>>>

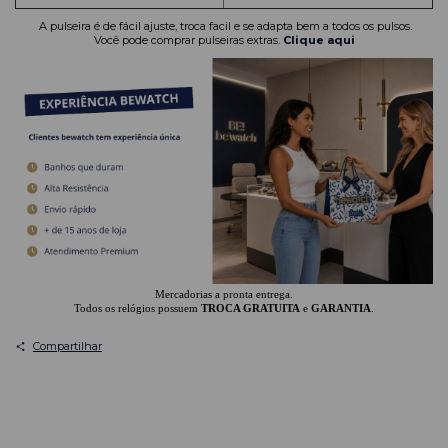
A pulseira é de fácil ajuste, troca facil e se adapta bem a todos os pulsos.
Você pode comprar pulseiras extras.
Clique aqui
Mercadorias a pronta entrega.
Todos os relógios possuem
TROCA GRATUITA
e
GARANTIA
.
Compartilhar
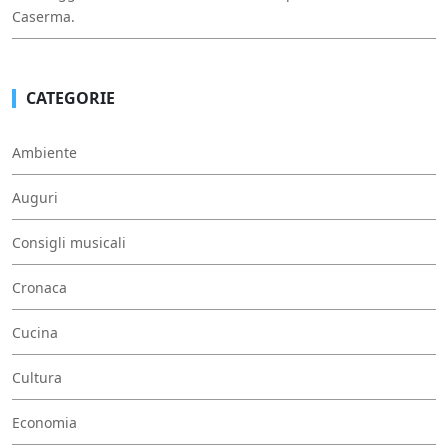
Caserma.
CATEGORIE
Ambiente
Auguri
Consigli musicali
Cronaca
Cucina
Cultura
Economia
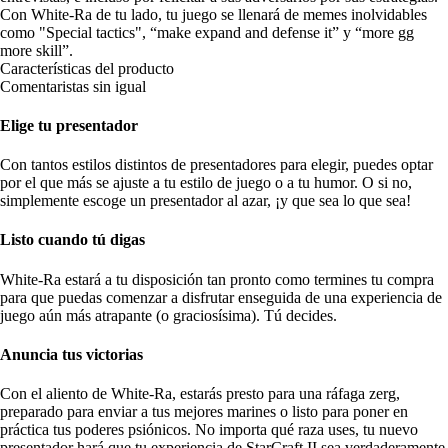
Con White-Ra de tu lado, tu juego se llenará de memes inolvidables
como "Special tactics", “make expand and defense it” y “more gg
more skill”.
Características del producto
Comentaristas sin igual
Elige tu presentador
Con tantos estilos distintos de presentadores para elegir, puedes optar
por el que más se ajuste a tu estilo de juego o a tu humor. O si no,
simplemente escoge un presentador al azar, ¡y que sea lo que sea!
Listo cuando tú digas
White-Ra estará a tu disposición tan pronto como termines tu compra
para que puedas comenzar a disfrutar enseguida de una experiencia de
juego aún más atrapante (o graciosísima). Tú decides.
Anuncia tus victorias
Con el aliento de White-Ra, estarás presto para una ráfaga zerg,
preparado para enviar a tus mejores marines o listo para poner en
práctica tus poderes psiónicos. No importa qué raza uses, tu nuevo
presentador hará que tu experiencia de StarCraft II sea verdaderamente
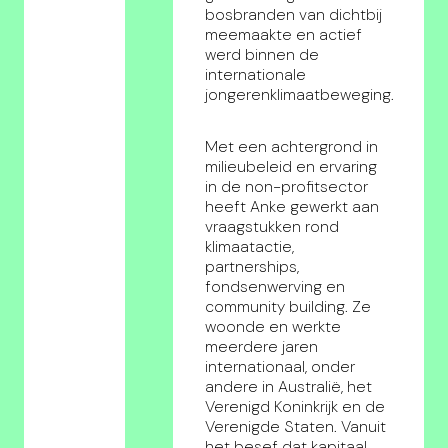
bosbranden van dichtbij
meemaakte en actief
werd binnen de
internationale
jongerenklimaatbeweging.
Met een achtergrond in
milieubeleid en ervaring
in de non-profitsector
heeft Anke gewerkt aan
vraagstukken rond
klimaatactie,
partnerships,
fondsenwerving en
community building. Ze
woonde en werkte
meerdere jaren
internationaal, onder
andere in Australië, het
Verenigd Koninkrijk en de
Verenigde Staten. Vanuit
het besef dat kapitaal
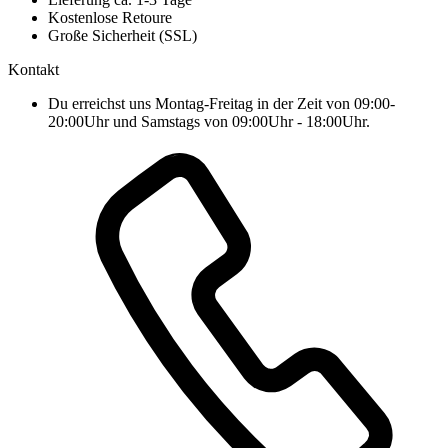
Kostenlose Retoure
Große Sicherheit (SSL)
Kontakt
Du erreichst uns Montag-Freitag in der Zeit von 09:00-
20:00Uhr und Samstags von 09:00Uhr - 18:00Uhr.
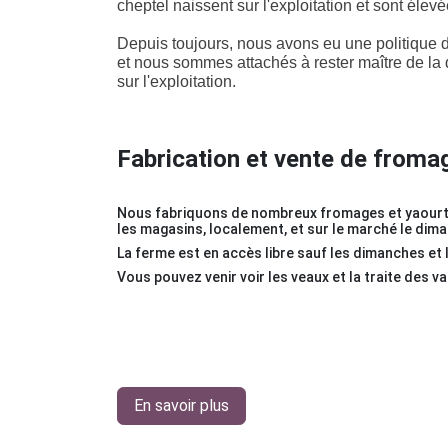
cheptel naissent sur l'exploitation et sont élev
Depuis toujours, nous avons eu une politiqu
et nous sommes attachés à rester
maître
de la 
sur l'exploitation.
Fabrication et vente de froma
Nous fabriquons de nombreux fromages et yaourt
les magasins, localement, et sur le marché le dim
La ferme est en accès libre sauf les dimanches et 
Vous pouvez venir voir les veaux et la traite des v
En savoir plus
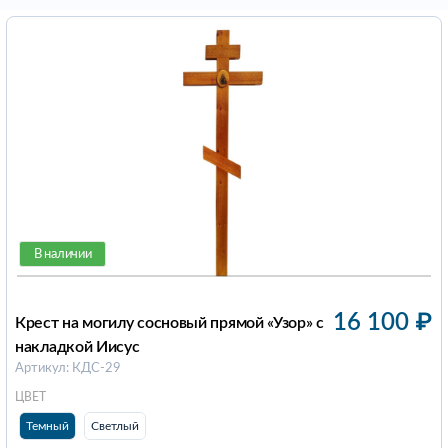
В наличии
16 100
₽
Крест на могилу сосновый прямой «Узор» с
накладкой Иисус
Артикул: КДС-29
ЦВЕТ
Темный
Светлый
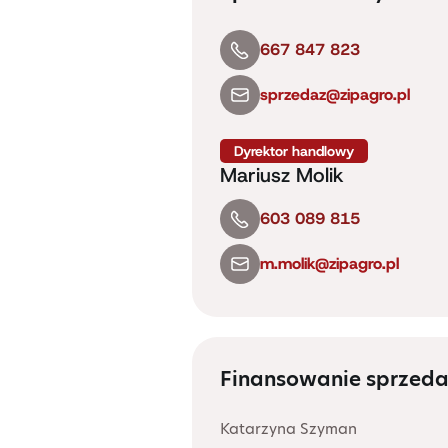
667 847 823
sprzedaz@zipagro.pl
Dyrektor handlowy
Mariusz Molik
603 089 815
m.molik@zipagro.pl
Finansowanie sprzed
Katarzyna Szyman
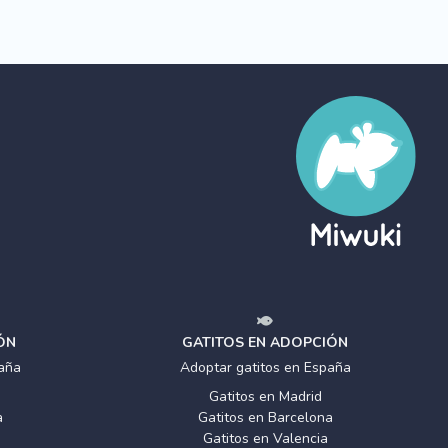
ÓN
GATITOS EN ADOPCIÓN
aña
Adoptar gatitos en España
Gatitos en Madrid
a
Gatitos en Barcelona
Gatitos en Valencia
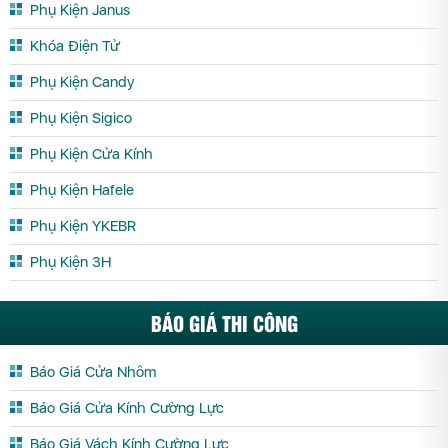
Phụ Kiện Janus
Khóa Điện Tử
Phụ Kiện Candy
Phụ Kiện Sigico
Phụ Kiện Cửa Kính
Phụ Kiện Hafele
Phụ Kiện YKEBR
Phụ Kiện 3H
BÁO GIÁ THI CÔNG
Báo Giá Cửa Nhôm
Báo Giá Cửa Kính Cường Lực
Báo Giá Vách Kính Cường Lực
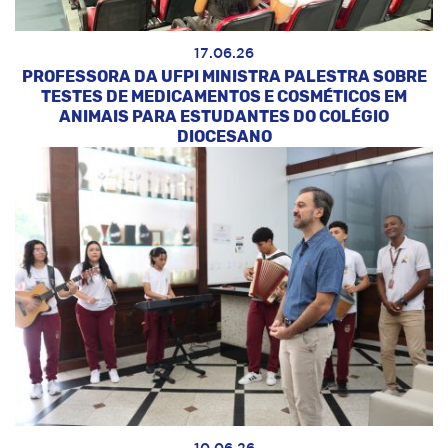
17.06.26
PROFESSORA DA UFPI MINISTRA PALESTRA SOBRE
TESTES DE MEDICAMENTOS E COSMÉTICOS EM
ANIMAIS PARA ESTUDANTES DO COLÉGIO
DIOCESANO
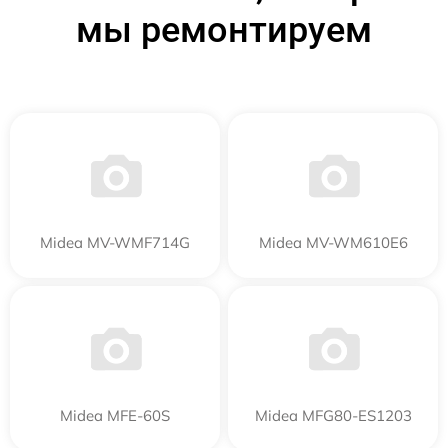
мы ремонтируем
Midea MV-WMF714G
Midea MV-WM610E6
Midea MFE-60S
Midea MFG80-ES1203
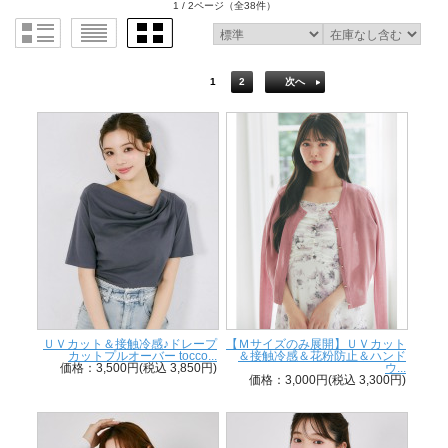
1 / 2ページ
（全38件）
1
2
次へ
ＵＶカット＆接触冷感♪ドレープ
【Ｍサイズのみ展開】ＵＶカット
カットプルオーバー tocco...
＆接触冷感＆花粉防止＆ハンド
価格：3,500円(税込 3,850円)
ウ...
価格：3,000円(税込 3,300円)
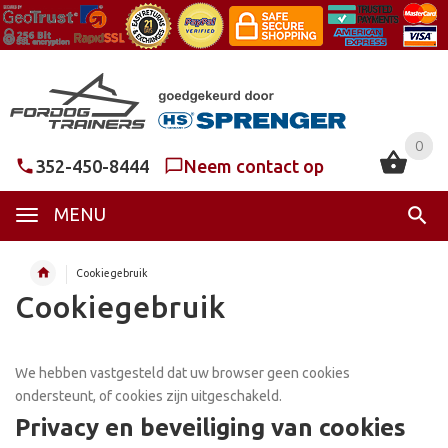
0
0
352-450-8444
Neem contact op
MENU
Cookiegebruik
Cookiegebruik
We hebben vastgesteld dat uw browser geen cookies
ondersteunt, of cookies zijn uitgeschakeld.
Privacy en beveiliging van cookies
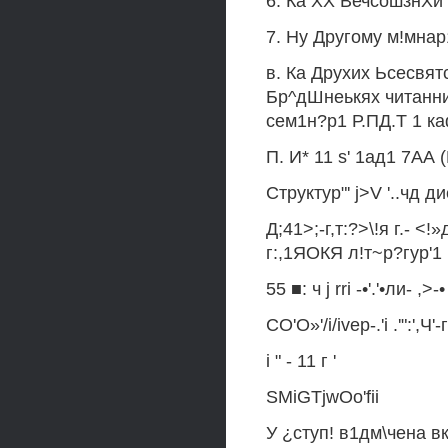
6. Ка XX ВечсошзнХй 
7. Ну Другому м!мнар
в. Ка Друхих Ьсесвятс
Бр^дШнеькях читанних
сем1н?р1 Р.ПД.Т 1 ка
П. И* 11 s' 1ад1 7АА (
Структур"' j>V '..чд д
Д;41>;-г,т:?>\!я г.- <
г:,1ЯОКЯ л!т~р?гур'
55 ■: ч j rri -•'.'•ли- ,>-
СО'О»'/i/ivep-.'i .'":',Ч'-г
i " - 11 г '
SMiGTjwOo'fii
У ¿ступ! в1дм\чена в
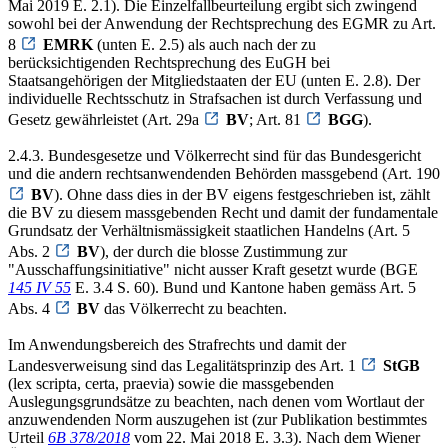
Mai 2019 E. 2.1). Die Einzelfallbeurteilung ergibt sich zwingend
sowohl bei der Anwendung der Rechtsprechung des EGMR zu Art.
8
EMRK
(unten E. 2.5) als auch nach der zu
berücksichtigenden Rechtsprechung des EuGH bei
Staatsangehörigen der Mitgliedstaaten der EU (unten E. 2.8). Der
individuelle Rechtsschutz in Strafsachen ist durch Verfassung und
Gesetz gewährleistet (Art. 29a
BV
; Art. 81
BGG
).
2.4.3. Bundesgesetze und Völkerrecht sind für das Bundesgericht
und die andern rechtsanwendenden Behörden massgebend (Art. 190
BV
). Ohne dass dies in der BV eigens festgeschrieben ist, zählt
die BV zu diesem massgebenden Recht und damit der fundamentale
Grundsatz der Verhältnismässigkeit staatlichen Handelns (Art. 5
Abs. 2
BV
), der durch die blosse Zustimmung zur
"Ausschaffungsinitiative" nicht ausser Kraft gesetzt wurde (BGE
145 IV 55
E. 3.4 S. 60). Bund und Kantone haben gemäss Art. 5
Abs. 4
BV
das Völkerrecht zu beachten.
Im Anwendungsbereich des Strafrechts und damit der
Landesverweisung sind das Legalitätsprinzip des Art. 1
StGB
(lex scripta, certa, praevia) sowie die massgebenden
Auslegungsgrundsätze zu beachten, nach denen vom Wortlaut der
anzuwendenden Norm auszugehen ist (zur Publikation bestimmtes
Urteil
6B 378/2018
vom 22. Mai 2018 E. 3.3). Nach dem Wiener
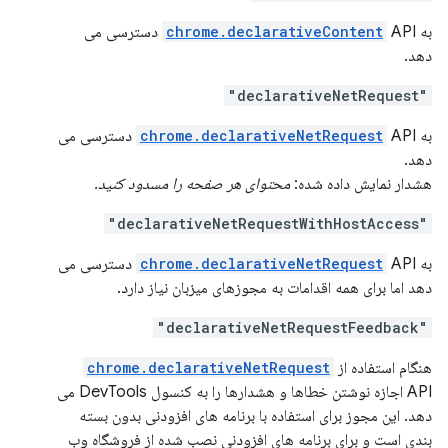
به
chrome.declarativeContent
API دسترسی می
دهد.
"declarativeNetRequest"
به
chrome.declarativeNetRequest
API دسترسی می
دهد.
هشدار نمایش داده شده:
محتوای هر صفحه را مسدود کنید.
"declarativeNetRequestWithHostAccess"
به
chrome.declarativeNetRequest
API دسترسی می
دهد اما برای همه اقدامات به مجوزهای میزبان نیاز دارد.
"declarativeNetRequestFeedback"
هنگام استفاده از
chrome.declarativeNetRequest
API اجازه نوشتن خطاها و هشدارها را به کنسول DevTools می
دهد. این مجوز برای استفاده با برنامه های افزودنی بدون بسته
بندی است و برای برنامه های افزودنی نصب شده از فروشگاه وب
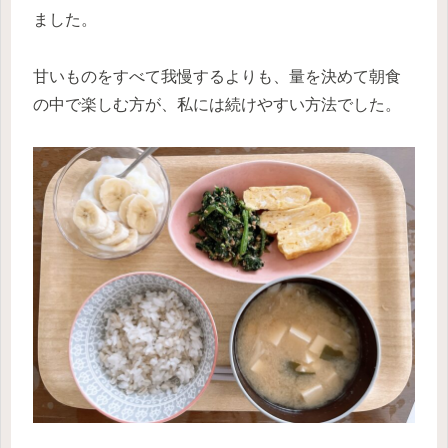
ました。
甘いものをすべて我慢するよりも、量を決めて朝食
の中で楽しむ方が、私には続けやすい方法でした。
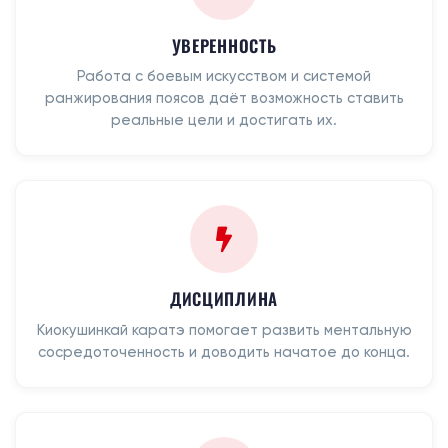
УВЕРЕННОСТЬ
Работа с боевым искусством и системой
ранжирования поясов даёт возможность ставить
реальные цели и достигать их.
ДИСЦИПЛИНА
Киокушинкай каратэ помогает развить ментальную
сосредоточенность и доводить начатое до конца.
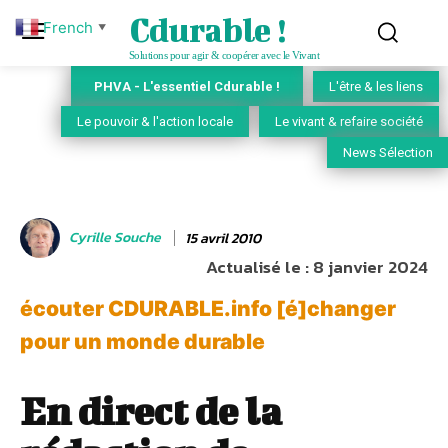
Cdurable !
French
▼
Solutions pour agir & coopérer avec le Vivant
PHVA - L'essentiel Cdurable !
L'être & les liens
Le pouvoir & l'action locale
Le vivant & refaire société
News Sélection
Cyrille Souche
15 avril 2010
Actualisé le :
8 janvier 2024
écouter CDURABLE.info [é]changer
pour un monde durable
En direct de la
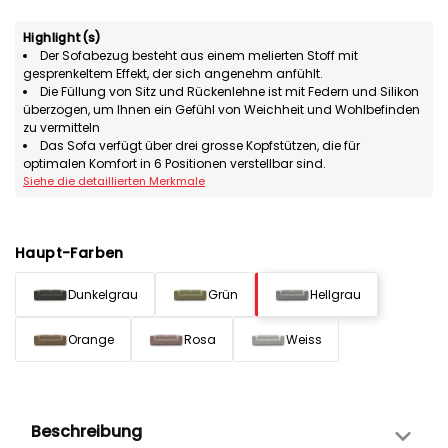
Highlight(s)
Der Sofabezug besteht aus einem melierten Stoff mit
gesprenkeltem Effekt, der sich angenehm anfühlt.
Die Füllung von Sitz und Rückenlehne ist mit Federn und Silikon
überzogen, um Ihnen ein Gefühl von Weichheit und Wohlbefinden
zu vermitteln
Das Sofa verfügt über drei grosse Kopfstützen, die für
optimalen Komfort in 6 Positionen verstellbar sind.
Siehe die detaillierten Merkmale
Haupt-Farben
Dunkelgrau
Grün
Hellgrau
Orange
Rosa
Weiss
Beschreibung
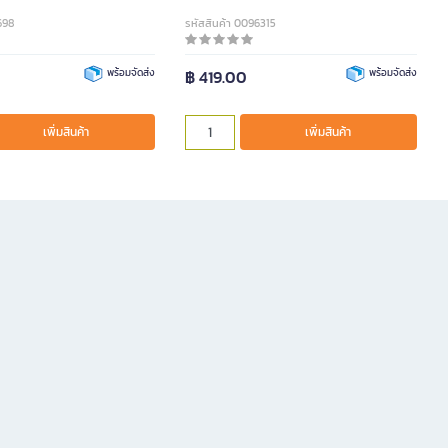
698
รหัสสินค้า 0096315
พร้อมจัดส่ง
฿ 419.00
พร้อมจัดส่ง
เพิ่มสินค้า
เพิ่มสินค้า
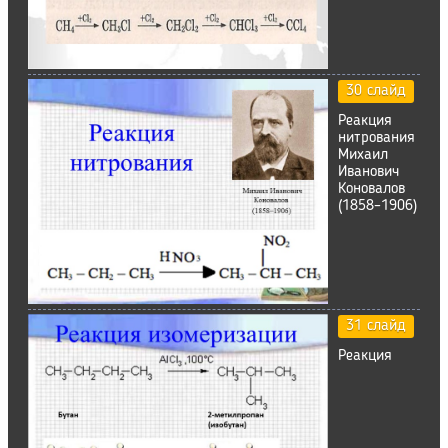
30 слайд
Реакция
нитрования
Михаил
Иванович
Коновалов
(1858–1906)
31 слайд
Реакция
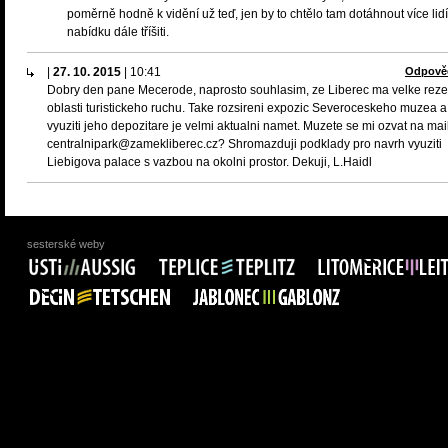
poměrně hodně k vidění už teď, jen by to chtělo tam dotáhnout více lid
nabídku dále tříšiti.
|
27. 10. 2015
|
10:41
Odpově
Dobry den pane Mecerode, naprosto souhlasim, ze Liberec ma velke reze
oblasti turistickeho ruchu. Take rozsireni expozic Severoceskeho muzea a
vyuziti jeho depozitare je velmi aktualni namet. Muzete se mi ozvat na mai
centralnipark@zamekliberec.cz? Shromazduji podklady pro navrh vyuziti
Liebigova palace s vazbou na okolni prostor. Dekuji, L.Haidl
sesterské weby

<<<

▶ Work instruction: Exactly reproduce the lines that run from the first line of the listing above to the line containing "et nous sommes attachés à rester", including both; omit the pictures.

▶ Task response:
A pulseira é de fácil ajuste, troca facil e se adapta bem a todos os pulsos.
Você pode comprar pulseiras extras.
Clique aqui
Mercadorias a pronta entrega.
Todos os relógios possuem
TROCA GRATUITA
e
GARANTIA
.
Compartilhar
Caserma.
CATEGORIE
Ambiente
Auguri
Consigli musicali
Cronaca
Cucina
Cultura
Economia
Con White-Ra de tu lado, tu juego se llenará de memes inolvidables
como "Special tactics", “make expand and defense it” y “more gg
more skill”.
Características del producto
Comentaristas sin igual
Elige tu presentador
Con tantos estilos distintos de presentadores para elegir, puedes optar
por el que más se ajuste a tu estilo de juego o a tu humor. O si no,
simplemente escoge un presentador al azar, ¡y que sea lo que sea!
Listo cuando tú digas
White-Ra estará a tu disposición tan pronto como termines tu compra
para que puedas comenzar a disfrutar enseguida de una experiencia de
juego aún más atrapante (o graciosísima). Tú decides.
Anuncia tus victorias
Con el aliento de White-Ra, estarás presto para una ráfaga zerg,
preparado para enviar a tus mejores marines o listo para poner en
práctica tus poderes psiónicos. No importa qué raza uses, tu nuevo
presentador hará que tu experiencia de StarCraft II sea verdaderamente
bosbranden van dichtbij
meemaakte en actief
werd binnen de
internationale
jongerenklimaatbeweging.
Met een achtergrond in
milieubeleid en ervaring
in de non-profitsector
heeft Anke gewerkt aan
vraagstukken rond
klimaatactie,
partnerships,
fondsenwerving en
community building. Ze
woonde en werkte
meerdere jaren
internationaal, onder
andere in Australië, het
Verenigd Koninkrijk en de
Verenigde Staten. Vanuit
het besef dat kapitaal
Kostenlose Retoure
Große Sicherheit (SSL)
Kontakt
Du erreichst uns Montag-Freitag in der Zeit von 09:00-
20:00Uhr und Samstags von 09:00Uhr - 18:00Uhr.
cheptel naissent sur l'exploitation et sont élev
Depuis toujours, nous avons eu une politiqu
et nous sommes attachés à rester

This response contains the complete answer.